>>>

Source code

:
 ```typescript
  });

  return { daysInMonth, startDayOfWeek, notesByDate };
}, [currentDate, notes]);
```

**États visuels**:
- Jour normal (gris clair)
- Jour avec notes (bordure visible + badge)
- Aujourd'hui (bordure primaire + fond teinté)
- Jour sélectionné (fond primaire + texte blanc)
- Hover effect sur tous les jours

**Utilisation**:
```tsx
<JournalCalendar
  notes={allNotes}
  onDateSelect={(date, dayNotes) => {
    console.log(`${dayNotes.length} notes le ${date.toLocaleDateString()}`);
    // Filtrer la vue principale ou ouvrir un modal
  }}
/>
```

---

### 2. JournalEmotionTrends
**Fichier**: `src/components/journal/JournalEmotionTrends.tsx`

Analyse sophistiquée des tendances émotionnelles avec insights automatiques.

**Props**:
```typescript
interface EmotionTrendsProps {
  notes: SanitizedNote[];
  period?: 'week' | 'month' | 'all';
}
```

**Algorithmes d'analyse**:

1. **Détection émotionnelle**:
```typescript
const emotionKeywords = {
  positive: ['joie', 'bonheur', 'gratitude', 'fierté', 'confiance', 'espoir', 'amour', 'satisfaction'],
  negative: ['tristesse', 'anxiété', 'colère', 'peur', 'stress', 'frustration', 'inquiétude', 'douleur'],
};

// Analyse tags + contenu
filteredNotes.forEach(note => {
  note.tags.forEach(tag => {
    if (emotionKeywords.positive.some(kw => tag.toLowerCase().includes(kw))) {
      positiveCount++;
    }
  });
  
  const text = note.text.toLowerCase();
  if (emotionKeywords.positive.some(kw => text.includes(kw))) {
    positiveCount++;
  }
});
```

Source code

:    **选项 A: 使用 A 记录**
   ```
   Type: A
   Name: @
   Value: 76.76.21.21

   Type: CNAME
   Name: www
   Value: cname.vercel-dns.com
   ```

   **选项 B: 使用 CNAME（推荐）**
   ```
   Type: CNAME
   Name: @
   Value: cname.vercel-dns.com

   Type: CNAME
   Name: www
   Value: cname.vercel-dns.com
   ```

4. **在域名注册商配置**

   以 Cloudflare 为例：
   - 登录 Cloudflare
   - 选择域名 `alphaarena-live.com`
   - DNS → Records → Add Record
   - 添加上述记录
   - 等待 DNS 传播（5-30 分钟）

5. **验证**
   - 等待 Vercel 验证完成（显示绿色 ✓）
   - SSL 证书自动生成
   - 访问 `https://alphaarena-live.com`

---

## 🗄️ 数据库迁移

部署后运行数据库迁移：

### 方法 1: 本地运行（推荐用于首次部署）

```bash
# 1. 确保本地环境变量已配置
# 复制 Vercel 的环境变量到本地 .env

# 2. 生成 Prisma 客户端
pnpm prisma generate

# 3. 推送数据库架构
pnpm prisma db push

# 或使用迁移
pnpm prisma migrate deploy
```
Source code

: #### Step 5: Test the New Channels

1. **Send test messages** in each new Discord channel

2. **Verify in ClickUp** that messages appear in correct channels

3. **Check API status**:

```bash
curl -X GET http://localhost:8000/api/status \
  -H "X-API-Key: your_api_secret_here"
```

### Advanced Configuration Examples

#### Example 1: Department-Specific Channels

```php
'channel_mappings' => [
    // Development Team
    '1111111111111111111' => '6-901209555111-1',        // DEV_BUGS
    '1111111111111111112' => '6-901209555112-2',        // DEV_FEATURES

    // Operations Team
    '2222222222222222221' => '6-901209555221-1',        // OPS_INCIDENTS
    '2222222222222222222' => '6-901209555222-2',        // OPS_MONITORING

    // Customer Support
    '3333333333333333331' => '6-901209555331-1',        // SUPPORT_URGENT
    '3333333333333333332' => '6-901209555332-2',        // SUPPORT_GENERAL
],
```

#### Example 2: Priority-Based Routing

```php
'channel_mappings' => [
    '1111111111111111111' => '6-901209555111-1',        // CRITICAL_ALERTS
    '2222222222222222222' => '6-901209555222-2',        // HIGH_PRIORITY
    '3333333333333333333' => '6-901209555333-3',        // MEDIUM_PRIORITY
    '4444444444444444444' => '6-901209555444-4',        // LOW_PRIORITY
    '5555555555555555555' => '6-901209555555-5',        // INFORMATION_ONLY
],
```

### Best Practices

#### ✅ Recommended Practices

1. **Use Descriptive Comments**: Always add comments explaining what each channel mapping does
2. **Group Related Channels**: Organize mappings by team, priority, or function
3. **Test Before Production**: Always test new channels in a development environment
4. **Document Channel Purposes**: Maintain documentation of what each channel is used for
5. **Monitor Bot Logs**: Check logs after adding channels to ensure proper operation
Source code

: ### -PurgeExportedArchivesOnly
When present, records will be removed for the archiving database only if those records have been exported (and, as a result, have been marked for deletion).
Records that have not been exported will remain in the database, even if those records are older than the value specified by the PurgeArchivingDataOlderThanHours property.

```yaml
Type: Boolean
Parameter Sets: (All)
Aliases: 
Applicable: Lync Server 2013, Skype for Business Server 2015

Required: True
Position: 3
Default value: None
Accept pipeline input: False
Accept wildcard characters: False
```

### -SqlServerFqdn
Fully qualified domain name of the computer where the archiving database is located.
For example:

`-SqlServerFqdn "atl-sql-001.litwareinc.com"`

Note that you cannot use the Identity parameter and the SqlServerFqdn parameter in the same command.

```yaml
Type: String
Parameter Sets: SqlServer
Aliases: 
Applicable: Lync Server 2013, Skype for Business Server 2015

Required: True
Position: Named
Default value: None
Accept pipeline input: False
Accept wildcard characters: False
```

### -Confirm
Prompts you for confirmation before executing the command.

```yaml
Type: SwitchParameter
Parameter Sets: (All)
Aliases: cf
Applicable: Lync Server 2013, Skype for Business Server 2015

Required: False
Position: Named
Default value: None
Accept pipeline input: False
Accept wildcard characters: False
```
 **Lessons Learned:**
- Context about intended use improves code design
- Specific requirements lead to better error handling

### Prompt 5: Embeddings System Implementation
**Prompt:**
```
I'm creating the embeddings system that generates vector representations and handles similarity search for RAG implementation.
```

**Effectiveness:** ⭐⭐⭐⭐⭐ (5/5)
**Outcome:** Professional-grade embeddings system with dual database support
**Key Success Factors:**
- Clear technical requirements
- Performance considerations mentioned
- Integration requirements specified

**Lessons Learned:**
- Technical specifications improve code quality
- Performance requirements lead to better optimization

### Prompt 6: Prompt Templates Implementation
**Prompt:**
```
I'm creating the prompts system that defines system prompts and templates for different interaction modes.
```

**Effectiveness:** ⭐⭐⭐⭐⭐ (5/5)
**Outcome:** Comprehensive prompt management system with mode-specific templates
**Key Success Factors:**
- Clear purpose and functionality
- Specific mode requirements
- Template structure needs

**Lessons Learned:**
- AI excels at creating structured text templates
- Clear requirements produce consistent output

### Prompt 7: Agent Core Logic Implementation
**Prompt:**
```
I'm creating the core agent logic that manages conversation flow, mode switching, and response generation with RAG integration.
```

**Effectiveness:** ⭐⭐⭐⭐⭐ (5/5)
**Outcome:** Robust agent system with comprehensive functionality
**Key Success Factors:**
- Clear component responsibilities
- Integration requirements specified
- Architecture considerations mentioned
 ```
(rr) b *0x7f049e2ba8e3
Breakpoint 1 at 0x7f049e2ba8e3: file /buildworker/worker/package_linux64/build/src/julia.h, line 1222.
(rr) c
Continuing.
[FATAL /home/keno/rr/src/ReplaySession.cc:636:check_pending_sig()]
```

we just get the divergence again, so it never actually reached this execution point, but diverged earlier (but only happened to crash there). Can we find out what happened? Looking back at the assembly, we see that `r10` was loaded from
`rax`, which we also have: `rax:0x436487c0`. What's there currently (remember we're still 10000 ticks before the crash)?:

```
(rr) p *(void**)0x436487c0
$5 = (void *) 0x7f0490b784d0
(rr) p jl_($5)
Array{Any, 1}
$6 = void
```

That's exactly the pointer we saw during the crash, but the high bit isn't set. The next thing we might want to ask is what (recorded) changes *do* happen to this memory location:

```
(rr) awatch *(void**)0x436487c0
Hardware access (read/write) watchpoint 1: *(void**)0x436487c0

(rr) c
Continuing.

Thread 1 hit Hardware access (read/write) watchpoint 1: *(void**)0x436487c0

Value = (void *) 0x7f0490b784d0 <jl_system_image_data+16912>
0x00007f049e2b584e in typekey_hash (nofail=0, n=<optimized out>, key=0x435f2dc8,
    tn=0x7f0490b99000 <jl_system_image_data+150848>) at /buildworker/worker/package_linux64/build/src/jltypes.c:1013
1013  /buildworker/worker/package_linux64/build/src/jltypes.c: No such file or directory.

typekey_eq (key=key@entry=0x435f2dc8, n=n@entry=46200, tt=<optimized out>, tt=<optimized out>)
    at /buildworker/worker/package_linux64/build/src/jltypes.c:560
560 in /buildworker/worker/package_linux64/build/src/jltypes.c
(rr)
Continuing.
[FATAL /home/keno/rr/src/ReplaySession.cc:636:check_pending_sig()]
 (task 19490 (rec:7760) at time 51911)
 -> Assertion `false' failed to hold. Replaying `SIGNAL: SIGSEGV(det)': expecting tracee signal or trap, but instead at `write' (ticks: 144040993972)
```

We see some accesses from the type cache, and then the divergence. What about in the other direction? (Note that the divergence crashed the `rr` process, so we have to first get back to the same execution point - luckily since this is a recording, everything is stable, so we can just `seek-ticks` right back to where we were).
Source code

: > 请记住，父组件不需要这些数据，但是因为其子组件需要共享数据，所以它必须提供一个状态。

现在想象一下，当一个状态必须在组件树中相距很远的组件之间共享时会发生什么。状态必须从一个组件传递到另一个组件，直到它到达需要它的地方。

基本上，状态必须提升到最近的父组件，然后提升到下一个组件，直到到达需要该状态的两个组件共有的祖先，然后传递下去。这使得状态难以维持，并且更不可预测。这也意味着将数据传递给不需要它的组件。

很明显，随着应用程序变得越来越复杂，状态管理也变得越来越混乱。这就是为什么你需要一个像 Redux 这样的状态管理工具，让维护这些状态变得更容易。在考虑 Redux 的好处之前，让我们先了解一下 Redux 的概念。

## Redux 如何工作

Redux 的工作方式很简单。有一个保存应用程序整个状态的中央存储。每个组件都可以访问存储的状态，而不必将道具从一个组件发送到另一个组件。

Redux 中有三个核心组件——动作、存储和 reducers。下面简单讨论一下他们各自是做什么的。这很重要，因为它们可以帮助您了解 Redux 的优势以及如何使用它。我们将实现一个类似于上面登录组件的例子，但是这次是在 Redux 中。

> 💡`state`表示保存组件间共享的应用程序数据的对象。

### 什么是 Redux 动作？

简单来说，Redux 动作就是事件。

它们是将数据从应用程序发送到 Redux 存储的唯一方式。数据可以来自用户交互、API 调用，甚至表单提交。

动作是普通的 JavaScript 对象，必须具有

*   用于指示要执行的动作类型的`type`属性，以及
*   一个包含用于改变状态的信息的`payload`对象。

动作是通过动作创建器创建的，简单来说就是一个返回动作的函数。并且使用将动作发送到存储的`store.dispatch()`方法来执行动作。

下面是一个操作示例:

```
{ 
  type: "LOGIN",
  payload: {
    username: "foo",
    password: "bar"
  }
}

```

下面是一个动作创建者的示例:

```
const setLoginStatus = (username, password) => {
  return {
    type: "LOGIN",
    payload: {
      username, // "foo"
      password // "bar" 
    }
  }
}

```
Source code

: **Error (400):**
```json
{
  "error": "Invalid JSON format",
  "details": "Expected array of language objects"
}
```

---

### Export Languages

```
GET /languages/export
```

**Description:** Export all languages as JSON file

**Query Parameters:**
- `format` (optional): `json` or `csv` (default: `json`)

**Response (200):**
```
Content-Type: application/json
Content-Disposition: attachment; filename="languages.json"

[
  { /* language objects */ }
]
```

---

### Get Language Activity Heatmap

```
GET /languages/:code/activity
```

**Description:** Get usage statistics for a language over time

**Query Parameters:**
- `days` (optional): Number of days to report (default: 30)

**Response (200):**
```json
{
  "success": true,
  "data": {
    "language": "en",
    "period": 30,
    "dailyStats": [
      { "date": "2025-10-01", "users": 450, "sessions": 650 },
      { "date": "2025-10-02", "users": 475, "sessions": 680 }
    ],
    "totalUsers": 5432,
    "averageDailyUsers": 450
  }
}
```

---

<<<

- **Task brief**:
Identify the lines of the data that contain the word "Redux". Copy each of them.

- **Your response**:
很明显，随着应用程序变得越来越复杂，状态管理也变得越来越混乱。这就是为什么你需要一个像 Redux 这样的状态管理工具，让维护这些状态变得更容易。在考虑 Redux 的好处之前，让我们先了解一下 Redux 的概念。
## Redux 如何工作
Redux 的工作方式很简单。有一个保存应用程序整个状态的中央存储。每个组件都可以访问存储的状态，而不必将道具从一个组件发送到另一个组件。
Redux 中有三个核心组件——动作、存储和 reducers。下面简单讨论一下他们各自是做什么的。这很重要，因为它们可以帮助您了解 Redux 的优势以及如何使用它。我们将实现一个类似于上面登录组件的例子，但是这次是在 Redux 中。
### 什么是 Redux 动作？
简单来说，Redux 动作就是事件。
它们是将数据从应用程序发送到 Redux 存储的唯一方式。数据可以来自用户交互、API 调用，甚至表单提交。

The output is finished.